Fish critica la proposta di legge sugli assistenti all’autonomia

Di Giuseppe Giuliani

Fish (Federazione italiana per i diritti delle persone con disabilità e famiglie) esprime un giudizio negativo sulla proposta di legge, al momento all’esame delle commissioni Cultura e Lavoro della Camera dei Deputati. In particolare, la Federazione guidata da Vincenzo Falabella contesta i requisiti di accesso alla professione di Assistente per l’autonomia e la comunicazione.

Il punto contestato

La proposta che il Parlamento sta valutando, secondo Fish, introduce requisiti disomogenei e inadeguati, privi di un solido impianto formativo nazionale. Fatto che potrebbe portare a un arretramento nella qualità dei servizi rivolti ad alunni e studenti con disabilità, compromettendo il pieno esercizio del diritto allo studio e l’effettiva inclusione scolastica.

La posizione di Fish

Secondo la Federazione italiana per i diritti delle persone con disabilità e famiglie, la scelta non garantisce standard minimi uniformi e rischia di produrre una qualità degli interventi educativi e assistenziali non adeguata.
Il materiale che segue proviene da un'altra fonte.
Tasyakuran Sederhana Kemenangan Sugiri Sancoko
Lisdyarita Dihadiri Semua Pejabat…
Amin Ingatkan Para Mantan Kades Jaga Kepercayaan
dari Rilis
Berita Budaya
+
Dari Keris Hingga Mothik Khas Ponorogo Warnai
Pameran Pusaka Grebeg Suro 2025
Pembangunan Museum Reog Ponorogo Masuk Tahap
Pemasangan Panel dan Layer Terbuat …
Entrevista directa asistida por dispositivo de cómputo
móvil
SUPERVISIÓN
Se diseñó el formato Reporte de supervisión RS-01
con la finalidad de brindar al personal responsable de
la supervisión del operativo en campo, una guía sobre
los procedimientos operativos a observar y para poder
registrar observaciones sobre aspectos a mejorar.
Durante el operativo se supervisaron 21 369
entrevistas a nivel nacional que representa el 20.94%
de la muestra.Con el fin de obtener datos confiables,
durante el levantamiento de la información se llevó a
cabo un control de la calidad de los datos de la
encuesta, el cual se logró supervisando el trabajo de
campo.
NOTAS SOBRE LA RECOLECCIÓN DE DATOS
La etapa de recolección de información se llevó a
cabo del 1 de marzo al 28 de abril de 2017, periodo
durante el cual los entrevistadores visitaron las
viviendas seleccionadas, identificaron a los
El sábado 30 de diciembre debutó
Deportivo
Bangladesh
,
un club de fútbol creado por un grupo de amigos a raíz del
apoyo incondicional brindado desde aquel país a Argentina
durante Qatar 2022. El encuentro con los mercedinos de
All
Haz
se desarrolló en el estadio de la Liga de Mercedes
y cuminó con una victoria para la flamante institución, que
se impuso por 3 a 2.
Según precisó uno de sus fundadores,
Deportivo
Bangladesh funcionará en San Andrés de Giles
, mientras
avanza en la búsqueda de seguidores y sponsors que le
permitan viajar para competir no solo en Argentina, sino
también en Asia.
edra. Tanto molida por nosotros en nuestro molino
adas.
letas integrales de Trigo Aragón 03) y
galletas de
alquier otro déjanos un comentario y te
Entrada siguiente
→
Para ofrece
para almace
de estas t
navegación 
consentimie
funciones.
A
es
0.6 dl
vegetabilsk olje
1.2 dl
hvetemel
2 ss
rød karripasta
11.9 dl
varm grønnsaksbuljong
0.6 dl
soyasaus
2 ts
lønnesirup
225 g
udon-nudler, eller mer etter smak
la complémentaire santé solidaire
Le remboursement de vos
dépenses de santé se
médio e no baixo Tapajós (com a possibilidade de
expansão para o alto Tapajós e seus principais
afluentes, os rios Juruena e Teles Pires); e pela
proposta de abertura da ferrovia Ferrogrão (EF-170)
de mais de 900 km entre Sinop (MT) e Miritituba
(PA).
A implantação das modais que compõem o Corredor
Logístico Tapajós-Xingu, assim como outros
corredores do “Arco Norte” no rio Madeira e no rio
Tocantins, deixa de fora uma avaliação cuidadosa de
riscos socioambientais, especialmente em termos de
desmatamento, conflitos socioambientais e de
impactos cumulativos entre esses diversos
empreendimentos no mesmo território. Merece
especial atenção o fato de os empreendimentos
In particolare, mancherebbe una formazione obbligatoria e strutturata sulle principali modalità di comunicazione e intervento. Il riferimento è a braille, comunicazione aumentativa e alternativa, metodologie comportamentali e altre competenze fondamentali. Ma sarebbe inaccettabile anche l’equiparazione tra percorsi di formazione qualificati ed esperienze lavorative maturate senza una preparazione adeguata.

La proposta alternativa

Fish chiede al Parlamento di rivedere la norma e propone un emendamento al testo. Quello che chiede è una formazione chiara, univoca e universitaria, perché l’inclusione scolastica passa attraverso la professionalità delle persone coinvolte. L’ente di Terzo settore ricorda, inoltre, come gli studenti con disabilità hanno diritto a un appropriato percorso formativo, così come previsto dalla Costituzione e dalla Convenzione Onu sui diritti delle persone con disabilità.